Chess Openings Ancient and Modern, first (1889) and third (1896) editions

The first edition of the book was published in 1889. Later editions were published in 1893, 1896, and 1910. It was one of the first opening books written in columnar form: columns of move-sequences thought to constitute best play, presented in chess notation and concluding with a symbol indicating the analyst's assessment of the final position (such as "equal", "White wins", or "advantage to Black"). The book also set forth a number of general principles, many of which are still valid today.
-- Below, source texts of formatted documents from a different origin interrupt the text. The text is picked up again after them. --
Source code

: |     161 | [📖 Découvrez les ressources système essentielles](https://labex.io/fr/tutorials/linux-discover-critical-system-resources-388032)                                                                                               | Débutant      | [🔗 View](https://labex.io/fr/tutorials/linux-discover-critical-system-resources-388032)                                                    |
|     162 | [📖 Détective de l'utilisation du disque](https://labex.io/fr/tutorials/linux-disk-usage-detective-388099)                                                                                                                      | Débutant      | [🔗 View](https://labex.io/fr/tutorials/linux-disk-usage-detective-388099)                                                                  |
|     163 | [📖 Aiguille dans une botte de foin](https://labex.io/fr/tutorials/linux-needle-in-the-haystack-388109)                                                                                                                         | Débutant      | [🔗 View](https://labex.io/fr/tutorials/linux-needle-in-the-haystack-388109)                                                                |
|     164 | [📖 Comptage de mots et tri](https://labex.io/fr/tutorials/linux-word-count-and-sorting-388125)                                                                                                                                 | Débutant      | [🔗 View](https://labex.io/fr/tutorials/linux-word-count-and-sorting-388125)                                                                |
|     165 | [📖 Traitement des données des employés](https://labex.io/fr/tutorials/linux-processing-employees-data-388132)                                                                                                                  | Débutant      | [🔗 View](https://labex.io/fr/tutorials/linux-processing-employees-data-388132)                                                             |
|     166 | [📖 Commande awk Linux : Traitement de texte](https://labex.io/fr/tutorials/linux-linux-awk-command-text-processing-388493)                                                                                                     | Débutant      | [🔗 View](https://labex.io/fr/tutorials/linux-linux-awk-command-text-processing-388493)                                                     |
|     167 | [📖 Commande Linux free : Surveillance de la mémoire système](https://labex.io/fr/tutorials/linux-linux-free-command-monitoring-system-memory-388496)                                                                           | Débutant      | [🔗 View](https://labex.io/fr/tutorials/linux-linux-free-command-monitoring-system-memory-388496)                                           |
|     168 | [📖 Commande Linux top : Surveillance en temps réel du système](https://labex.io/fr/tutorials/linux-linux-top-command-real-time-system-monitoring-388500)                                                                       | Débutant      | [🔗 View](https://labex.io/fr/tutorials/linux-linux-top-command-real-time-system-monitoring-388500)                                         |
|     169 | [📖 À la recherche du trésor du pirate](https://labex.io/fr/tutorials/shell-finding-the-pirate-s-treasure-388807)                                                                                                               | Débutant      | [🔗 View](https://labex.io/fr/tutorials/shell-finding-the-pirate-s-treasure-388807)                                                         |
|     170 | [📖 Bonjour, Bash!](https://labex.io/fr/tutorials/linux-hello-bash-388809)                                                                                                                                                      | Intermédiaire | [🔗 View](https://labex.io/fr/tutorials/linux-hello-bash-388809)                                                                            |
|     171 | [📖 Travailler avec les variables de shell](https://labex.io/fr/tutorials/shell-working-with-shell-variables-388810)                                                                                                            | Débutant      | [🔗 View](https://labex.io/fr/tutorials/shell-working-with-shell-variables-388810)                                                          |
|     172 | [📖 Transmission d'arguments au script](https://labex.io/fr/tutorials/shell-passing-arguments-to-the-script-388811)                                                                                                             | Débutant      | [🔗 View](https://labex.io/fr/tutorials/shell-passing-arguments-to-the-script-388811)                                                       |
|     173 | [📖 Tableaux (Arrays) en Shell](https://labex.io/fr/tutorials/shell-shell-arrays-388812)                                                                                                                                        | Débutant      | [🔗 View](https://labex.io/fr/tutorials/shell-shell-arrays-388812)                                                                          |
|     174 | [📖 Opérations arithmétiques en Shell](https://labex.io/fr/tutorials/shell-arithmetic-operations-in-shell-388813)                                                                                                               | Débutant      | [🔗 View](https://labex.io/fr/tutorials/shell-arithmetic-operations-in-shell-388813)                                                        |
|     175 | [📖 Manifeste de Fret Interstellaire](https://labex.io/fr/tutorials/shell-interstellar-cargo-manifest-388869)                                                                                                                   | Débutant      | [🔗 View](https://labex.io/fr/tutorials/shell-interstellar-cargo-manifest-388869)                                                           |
Even 20th-century grandmasters studied the book. Frank Brady wrote in his biography of World Champion Bobby Fischer that Chess Openings Ancient and Modern was one of the most heavily annotated books in Fischer's personal library. Fischer had pencilled in his own analyses of the Scotch Game, Giuoco Piano, Evans Gambit, Bishop's Gambit, Danish Gambit, and other openings. Referring specifically to the analysis in Chess Openings Ancient and Modern, Grandmaster Robert Byrne wrote in a 1991 chess column in The New York Times, "Ingenious strategies and tactics were tried out in the old days, and if your opponent knows them and you don't, you are in for a pounding." Likewise Fischer, in his famous book My 60 Memorable Games, annotating an Evans Gambit that he had won against Reuben Fine, cited analysis from the 1893 edition of Chess Openings Ancient and Modern as an improvement on Fine's ninth move.

==A rare game==

Freeborough was not distinguished as a player, and few of his games survive. Amos Burn, one of the world's strongest players, easily beat him in the following game.

Burn–Freeborough, Lancashire vs. Yorkshire match, 1887:

1. e4 e5 2. Nc3 Bc5 3. f4 Bxg1? 4. Rxg1 Nc6? 5. fxe5 Nxe5 6. d4 Ng6 7. Qf3 c6? 8. Bc4 Qf6 9. Qxf6 Nxf6 10. e5 Nh5?? Losing a piece. 11. g3 Ne7 12. g4 b5 13. Bd3 Bb7 14. gxh5 Kf8 15. Ne4 Nc8? Losing another piece. 16. Nc5 Rb8? 17. Nxd7+ 1–0 Burn commented, "Mr. Freeborough is so constant a writer on the theory of the game that this example of his practice is somewhat remarkable."